[Data for the task]
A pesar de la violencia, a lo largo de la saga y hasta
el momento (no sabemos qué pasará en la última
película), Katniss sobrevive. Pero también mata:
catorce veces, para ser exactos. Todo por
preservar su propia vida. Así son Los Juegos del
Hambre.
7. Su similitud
[/Data for the task]
- [Work order]: Write out, word for word, all lines from the line that holds "el momento (no" through the last line of the listing, with both end lines kept.

- [Response to this exercise]:
el momento (no sabemos qué pasará en la última
película), Katniss sobrevive. Pero también mata:
catorce veces, para ser exactos. Todo por
preservar su propia vida. Así son Los Juegos del
Hambre.
7. Su similitud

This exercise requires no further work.